A newly discovered fossil site in the northeast US provides a glimpse into an ancient ecosystem nearly 100 million years older than the first dinosaurs.
The exceptionally well-preserved find is described in Nature Communications.
The site is about 50km southwest of Boston, Massachusetts in the Wamsutta Formation. It dates to about 320–318 million years ago, during the Carboniferous period.
Carboniferous fossils include the largest ever arthropods – the group which includes spiders and insects. Among them were millipedes the size of cars, spiders the size of cats and dragonflies the size of eagles.
Today’s coal deposits are the remnants of Carboniferous forests.
The Carboniferous is split into the Mississippian (359–323 million years ago) and the Pennsylvanian (323–299 million years ago) periods.
Much of what is known about the Carboniferous era comes from fossils dating to the Middle Pennsylvanian, starting about 315 million years ago. Earlier fossils – including those which mark critical stages in the evolution of insects, arachnids, seed plants and tetrapods (the first vertebrates to walk on land) – are sparse.
Many of the newly found Wamsutta fossils are among the oldest representatives of their groups.
Not only have palaeontologists found body fossils of animals and plants.
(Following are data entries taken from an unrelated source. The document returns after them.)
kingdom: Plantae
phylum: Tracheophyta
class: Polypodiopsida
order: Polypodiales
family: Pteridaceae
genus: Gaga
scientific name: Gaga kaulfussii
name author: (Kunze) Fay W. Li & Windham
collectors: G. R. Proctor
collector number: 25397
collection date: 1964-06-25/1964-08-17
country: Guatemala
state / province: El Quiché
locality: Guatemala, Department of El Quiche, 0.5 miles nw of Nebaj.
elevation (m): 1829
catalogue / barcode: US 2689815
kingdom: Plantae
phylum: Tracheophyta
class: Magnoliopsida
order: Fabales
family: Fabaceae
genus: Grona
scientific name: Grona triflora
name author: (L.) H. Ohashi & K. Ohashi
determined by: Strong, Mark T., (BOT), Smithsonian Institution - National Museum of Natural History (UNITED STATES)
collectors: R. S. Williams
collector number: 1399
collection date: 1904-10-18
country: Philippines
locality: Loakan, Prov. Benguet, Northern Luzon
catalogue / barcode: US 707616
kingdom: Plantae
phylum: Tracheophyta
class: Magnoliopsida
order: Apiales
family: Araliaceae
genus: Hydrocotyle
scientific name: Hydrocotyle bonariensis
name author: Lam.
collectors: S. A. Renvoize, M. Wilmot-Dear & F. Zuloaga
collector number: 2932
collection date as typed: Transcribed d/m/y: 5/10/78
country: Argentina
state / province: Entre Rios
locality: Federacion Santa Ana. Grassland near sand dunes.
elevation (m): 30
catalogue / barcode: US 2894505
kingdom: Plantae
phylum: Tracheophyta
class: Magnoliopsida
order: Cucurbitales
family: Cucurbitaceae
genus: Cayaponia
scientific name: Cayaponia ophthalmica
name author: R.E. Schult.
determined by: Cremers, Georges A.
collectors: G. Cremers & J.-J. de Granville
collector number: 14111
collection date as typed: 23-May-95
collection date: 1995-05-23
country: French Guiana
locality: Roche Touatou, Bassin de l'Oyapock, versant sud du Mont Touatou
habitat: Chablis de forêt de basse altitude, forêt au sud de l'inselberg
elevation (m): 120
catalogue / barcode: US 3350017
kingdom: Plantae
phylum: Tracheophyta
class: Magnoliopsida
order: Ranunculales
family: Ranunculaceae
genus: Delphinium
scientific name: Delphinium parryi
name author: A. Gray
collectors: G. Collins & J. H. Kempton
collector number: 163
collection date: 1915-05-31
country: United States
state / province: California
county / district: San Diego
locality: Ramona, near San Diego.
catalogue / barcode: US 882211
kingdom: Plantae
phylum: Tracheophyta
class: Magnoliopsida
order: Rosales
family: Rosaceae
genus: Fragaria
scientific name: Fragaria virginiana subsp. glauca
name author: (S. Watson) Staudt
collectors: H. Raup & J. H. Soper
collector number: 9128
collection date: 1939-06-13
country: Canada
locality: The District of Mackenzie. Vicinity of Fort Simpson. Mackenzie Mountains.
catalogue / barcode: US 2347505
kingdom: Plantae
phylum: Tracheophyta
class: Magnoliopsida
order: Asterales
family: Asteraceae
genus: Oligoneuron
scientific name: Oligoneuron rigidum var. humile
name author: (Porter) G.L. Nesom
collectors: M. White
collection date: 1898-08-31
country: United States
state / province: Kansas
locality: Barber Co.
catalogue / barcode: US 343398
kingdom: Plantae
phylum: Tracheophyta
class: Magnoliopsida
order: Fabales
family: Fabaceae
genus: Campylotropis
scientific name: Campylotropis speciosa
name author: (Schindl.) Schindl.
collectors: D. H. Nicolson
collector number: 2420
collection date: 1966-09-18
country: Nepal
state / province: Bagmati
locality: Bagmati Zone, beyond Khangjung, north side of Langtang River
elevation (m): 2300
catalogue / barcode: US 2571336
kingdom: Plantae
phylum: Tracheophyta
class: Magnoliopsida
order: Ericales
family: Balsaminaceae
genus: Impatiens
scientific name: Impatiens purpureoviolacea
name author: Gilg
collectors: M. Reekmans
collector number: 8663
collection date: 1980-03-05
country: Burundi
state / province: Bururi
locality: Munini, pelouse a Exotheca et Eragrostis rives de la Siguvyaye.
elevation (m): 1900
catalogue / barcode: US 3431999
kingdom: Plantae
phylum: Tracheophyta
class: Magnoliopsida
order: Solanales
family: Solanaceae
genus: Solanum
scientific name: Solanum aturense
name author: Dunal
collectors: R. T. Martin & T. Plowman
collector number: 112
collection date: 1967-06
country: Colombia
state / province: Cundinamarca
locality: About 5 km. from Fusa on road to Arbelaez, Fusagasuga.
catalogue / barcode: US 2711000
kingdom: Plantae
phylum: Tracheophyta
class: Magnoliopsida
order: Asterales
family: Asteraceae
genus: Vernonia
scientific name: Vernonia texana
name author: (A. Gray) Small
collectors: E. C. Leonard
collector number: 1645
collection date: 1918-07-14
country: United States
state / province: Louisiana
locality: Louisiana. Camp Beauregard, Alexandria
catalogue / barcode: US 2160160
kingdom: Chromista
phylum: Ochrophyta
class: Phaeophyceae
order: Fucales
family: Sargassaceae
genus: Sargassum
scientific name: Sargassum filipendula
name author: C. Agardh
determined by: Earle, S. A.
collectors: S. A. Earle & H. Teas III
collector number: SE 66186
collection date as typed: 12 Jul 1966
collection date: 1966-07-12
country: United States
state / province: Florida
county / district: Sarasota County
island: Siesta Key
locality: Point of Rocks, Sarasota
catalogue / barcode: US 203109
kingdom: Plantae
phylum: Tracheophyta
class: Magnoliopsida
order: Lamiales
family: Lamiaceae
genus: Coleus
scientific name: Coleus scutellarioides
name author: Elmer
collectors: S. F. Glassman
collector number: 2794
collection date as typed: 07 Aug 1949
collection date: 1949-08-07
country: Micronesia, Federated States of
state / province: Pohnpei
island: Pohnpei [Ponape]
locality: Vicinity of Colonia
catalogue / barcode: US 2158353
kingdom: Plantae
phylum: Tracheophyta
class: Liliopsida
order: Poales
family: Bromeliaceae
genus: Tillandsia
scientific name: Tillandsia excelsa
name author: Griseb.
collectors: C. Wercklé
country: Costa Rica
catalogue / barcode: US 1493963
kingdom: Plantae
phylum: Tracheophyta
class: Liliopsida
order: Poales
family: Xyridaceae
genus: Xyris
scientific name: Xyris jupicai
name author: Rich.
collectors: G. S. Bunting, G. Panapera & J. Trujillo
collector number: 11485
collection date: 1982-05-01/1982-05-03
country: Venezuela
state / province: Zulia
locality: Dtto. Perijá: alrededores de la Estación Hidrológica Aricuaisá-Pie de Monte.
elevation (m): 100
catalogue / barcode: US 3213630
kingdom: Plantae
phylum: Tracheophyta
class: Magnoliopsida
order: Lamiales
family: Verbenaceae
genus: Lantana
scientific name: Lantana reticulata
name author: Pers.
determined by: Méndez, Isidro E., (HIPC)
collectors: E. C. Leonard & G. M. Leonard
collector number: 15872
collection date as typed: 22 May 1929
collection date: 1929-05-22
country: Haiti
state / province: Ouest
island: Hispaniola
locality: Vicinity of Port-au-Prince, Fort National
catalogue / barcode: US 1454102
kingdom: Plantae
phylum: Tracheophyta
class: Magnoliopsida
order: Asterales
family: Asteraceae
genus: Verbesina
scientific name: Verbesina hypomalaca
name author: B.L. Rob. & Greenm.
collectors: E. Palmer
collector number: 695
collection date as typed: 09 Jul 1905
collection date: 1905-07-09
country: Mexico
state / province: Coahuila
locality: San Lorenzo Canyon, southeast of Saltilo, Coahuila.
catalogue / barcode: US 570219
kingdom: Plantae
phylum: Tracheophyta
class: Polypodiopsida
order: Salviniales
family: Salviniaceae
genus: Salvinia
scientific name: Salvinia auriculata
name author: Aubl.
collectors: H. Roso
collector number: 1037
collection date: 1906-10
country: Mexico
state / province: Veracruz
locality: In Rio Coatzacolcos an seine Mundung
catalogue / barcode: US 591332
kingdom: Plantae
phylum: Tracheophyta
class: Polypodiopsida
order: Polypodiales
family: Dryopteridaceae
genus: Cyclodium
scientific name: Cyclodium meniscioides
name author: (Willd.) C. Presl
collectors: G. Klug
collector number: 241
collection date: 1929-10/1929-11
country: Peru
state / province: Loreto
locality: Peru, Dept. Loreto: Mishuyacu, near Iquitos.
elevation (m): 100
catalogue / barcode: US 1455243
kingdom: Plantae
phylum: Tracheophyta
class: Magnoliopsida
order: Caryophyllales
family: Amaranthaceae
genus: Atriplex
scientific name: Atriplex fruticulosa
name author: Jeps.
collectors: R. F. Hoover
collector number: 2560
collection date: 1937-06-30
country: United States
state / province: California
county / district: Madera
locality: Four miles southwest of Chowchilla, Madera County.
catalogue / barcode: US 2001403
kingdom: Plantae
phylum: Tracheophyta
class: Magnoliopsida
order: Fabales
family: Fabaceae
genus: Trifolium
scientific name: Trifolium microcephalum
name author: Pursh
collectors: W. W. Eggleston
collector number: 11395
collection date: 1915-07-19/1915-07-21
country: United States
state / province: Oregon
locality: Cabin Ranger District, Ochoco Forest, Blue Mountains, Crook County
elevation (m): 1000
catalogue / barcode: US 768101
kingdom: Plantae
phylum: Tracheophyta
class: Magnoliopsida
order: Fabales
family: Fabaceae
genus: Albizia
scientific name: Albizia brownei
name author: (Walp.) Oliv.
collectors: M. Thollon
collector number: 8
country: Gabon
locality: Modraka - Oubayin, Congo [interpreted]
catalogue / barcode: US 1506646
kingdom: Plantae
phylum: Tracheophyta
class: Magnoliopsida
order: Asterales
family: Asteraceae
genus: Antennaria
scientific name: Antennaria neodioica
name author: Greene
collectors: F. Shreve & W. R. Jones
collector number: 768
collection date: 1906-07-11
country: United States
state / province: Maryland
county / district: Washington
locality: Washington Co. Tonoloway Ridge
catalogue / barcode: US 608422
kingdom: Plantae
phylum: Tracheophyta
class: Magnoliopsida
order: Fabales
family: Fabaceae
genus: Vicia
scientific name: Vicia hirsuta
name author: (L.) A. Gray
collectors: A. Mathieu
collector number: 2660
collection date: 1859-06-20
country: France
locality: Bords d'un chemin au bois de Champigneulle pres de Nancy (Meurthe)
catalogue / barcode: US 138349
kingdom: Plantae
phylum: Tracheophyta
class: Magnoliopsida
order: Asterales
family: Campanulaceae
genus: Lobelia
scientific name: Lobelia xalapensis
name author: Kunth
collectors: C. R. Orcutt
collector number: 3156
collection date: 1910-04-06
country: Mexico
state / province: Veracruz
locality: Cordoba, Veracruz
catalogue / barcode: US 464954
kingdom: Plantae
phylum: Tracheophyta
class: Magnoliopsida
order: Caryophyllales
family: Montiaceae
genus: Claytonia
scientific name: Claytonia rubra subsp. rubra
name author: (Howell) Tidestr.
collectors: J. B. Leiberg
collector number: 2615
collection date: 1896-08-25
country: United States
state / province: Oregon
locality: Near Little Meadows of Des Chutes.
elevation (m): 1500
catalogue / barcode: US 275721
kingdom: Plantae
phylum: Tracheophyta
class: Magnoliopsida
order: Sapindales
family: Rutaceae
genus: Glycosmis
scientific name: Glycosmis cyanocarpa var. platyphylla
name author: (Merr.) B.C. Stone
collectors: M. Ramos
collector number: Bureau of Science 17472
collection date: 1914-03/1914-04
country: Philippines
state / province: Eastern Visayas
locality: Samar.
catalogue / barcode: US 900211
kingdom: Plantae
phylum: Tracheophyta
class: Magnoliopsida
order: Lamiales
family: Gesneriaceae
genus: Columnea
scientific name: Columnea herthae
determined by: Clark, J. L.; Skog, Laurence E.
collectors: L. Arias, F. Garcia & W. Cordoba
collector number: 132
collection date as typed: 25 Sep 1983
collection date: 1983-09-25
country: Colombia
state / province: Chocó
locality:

They also uncovered trace fossils including footprints and burrows.
Among the fossils is some of the earliest evidence of insect behaviour including egg-laying and irritation of plants called “galling”. Plant galling can arise from feeding or insect egg-laying and leads to abnormal growths on the plants.
Researchers identified more than 130 different species from the fossils.
The ancient ecosystem is a drier, higher elevation environment than the coal swamps typically associated with the Carboniferous.
“This site gives us an unprecedented look at a terrestrial ecosystem from a crucial time in the evolution of life on land,” says lead author Richard Knecht, from Harvard University. “We’re seeing evidence of complex plant-insect interactions and some of the earliest appearances of major animal groups that went on to dominate terrestrial habitats.”
“The exceptional preservation of delicate impressions and traces allows us to reconstruct behaviours and ecology in ways not usually possible with body fossils alone,” says co-author Jacob Benner of the University of Tennessee. “We can see how these early terrestrial communities functioned as integrated ecosystems.”
Wamsutta would have been a seasonally wet, forested area close to the equator. The formation is the result of deposition of silt and sediment in a triangular shape called an alluvial fan.